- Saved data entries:
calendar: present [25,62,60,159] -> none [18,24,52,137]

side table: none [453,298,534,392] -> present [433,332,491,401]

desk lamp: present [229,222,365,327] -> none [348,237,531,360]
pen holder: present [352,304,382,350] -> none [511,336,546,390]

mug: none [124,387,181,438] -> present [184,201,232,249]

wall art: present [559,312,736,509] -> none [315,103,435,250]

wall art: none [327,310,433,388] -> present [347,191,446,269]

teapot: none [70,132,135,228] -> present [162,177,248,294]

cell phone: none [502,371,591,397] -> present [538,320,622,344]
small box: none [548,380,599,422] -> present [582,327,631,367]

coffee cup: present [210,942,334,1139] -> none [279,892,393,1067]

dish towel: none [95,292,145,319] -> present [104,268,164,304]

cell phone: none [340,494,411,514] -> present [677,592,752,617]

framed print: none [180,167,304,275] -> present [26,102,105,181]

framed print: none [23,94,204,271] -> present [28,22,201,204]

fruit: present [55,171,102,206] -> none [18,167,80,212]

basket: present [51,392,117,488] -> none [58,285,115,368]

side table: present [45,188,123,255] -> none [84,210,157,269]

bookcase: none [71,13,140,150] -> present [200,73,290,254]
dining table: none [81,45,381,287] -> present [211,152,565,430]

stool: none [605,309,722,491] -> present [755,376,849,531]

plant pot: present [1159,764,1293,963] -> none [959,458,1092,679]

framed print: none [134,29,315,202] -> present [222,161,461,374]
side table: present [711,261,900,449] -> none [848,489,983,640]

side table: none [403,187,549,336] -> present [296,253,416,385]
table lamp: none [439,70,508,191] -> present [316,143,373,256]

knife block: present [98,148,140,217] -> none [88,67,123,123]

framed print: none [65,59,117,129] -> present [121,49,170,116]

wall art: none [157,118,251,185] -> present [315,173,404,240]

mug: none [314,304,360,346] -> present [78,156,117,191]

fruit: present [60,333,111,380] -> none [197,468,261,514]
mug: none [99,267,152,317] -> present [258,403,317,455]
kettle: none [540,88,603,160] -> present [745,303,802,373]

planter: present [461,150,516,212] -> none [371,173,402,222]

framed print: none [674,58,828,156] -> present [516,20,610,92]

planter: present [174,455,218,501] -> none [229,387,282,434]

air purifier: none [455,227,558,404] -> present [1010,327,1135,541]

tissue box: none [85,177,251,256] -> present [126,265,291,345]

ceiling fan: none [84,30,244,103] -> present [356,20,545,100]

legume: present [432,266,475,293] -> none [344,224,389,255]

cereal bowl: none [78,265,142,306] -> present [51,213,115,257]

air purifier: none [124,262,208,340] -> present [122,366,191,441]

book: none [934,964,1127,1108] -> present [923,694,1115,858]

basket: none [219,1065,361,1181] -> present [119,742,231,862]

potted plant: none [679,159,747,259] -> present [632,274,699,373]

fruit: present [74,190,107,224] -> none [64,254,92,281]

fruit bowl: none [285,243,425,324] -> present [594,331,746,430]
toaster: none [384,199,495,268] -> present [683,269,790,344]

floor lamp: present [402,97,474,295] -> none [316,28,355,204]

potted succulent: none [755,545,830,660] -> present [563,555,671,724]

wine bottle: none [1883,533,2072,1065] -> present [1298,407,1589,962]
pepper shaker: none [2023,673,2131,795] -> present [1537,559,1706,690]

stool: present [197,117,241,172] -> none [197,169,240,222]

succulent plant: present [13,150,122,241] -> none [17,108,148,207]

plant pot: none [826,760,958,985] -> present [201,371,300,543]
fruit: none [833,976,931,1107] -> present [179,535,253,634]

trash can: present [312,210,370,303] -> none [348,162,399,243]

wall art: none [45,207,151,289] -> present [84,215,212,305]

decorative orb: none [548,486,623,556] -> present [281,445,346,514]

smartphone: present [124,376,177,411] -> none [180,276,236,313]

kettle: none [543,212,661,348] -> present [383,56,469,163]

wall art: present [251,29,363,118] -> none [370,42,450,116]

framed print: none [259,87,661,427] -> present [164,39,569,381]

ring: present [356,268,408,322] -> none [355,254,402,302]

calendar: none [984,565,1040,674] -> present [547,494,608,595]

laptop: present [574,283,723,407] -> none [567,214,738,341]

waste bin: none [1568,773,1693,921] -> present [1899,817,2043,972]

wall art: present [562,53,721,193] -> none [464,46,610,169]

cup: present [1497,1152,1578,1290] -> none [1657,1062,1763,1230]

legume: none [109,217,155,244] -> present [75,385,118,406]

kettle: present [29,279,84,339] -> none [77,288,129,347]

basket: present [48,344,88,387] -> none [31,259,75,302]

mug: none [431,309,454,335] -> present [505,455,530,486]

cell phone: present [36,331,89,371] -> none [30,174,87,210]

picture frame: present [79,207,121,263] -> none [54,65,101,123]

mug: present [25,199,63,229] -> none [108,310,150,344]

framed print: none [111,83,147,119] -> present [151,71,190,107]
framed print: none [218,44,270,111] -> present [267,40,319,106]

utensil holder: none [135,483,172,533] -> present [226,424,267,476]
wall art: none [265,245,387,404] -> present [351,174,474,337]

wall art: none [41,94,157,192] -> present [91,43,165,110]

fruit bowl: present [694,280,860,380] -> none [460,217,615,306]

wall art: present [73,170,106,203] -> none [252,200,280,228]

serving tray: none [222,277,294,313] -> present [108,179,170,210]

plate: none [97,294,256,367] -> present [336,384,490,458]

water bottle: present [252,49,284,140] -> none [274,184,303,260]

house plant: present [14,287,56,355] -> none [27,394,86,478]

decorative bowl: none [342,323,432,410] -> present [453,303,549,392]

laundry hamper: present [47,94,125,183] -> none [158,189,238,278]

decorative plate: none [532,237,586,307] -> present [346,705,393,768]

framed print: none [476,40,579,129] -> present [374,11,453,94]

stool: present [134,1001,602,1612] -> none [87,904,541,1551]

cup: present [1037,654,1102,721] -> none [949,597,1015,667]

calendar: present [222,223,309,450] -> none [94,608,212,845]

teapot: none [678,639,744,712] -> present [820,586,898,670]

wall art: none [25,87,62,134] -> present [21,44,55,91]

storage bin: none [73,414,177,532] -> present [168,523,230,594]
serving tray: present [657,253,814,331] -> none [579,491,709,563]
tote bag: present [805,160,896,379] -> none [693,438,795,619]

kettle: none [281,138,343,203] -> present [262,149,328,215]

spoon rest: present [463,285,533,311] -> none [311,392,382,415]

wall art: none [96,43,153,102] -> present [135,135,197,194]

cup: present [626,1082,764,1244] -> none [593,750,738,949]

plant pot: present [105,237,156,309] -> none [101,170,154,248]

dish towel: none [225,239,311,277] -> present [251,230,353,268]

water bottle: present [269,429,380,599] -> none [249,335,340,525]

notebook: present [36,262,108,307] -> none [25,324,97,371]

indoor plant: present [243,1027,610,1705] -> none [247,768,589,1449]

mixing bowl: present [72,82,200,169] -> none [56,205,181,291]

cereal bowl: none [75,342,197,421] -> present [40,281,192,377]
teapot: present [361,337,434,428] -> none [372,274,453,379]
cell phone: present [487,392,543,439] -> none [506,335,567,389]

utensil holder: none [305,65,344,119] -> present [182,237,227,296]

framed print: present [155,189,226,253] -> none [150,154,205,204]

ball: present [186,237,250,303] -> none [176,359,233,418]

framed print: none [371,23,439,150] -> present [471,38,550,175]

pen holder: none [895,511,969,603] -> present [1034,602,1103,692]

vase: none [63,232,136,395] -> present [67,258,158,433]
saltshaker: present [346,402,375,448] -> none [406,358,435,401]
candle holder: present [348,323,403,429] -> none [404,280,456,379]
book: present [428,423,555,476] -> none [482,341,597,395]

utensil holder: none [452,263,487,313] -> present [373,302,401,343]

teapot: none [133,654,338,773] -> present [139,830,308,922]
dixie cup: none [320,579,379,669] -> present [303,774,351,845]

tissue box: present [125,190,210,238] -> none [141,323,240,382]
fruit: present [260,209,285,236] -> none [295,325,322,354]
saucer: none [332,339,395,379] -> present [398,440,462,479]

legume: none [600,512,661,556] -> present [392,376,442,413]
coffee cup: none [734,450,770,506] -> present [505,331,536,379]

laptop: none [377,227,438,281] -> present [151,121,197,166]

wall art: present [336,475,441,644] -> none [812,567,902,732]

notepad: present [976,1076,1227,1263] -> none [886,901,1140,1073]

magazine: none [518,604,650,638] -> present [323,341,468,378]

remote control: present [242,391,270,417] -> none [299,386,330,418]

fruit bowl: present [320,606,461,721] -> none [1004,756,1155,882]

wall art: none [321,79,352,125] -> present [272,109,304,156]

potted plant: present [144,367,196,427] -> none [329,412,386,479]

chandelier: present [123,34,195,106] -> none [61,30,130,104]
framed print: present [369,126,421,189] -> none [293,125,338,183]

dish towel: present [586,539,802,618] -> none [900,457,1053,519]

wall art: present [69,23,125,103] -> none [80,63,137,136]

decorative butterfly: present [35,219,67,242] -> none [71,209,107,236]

- What to work on: In the data above, which lines lie between the line with "planter: present [174,455,218,501]" and the line with "book: none [934,964,1127,1108]", inclusive? Print those lines exactly and nothing else.

- Problem solution:
planter: present [174,455,218,501] -> none [229,387,282,434]

air purifier: none [455,227,558,404] -> present [1010,327,1135,541]

tissue box: none [85,177,251,256] -> present [126,265,291,345]

ceiling fan: none [84,30,244,103] -> present [356,20,545,100]

legume: present [432,266,475,293] -> none [344,224,389,255]

cereal bowl: none [78,265,142,306] -> present [51,213,115,257]

air purifier: none [124,262,208,340] -> present [122,366,191,441]

book: none [934,964,1127,1108] -> present [923,694,1115,858]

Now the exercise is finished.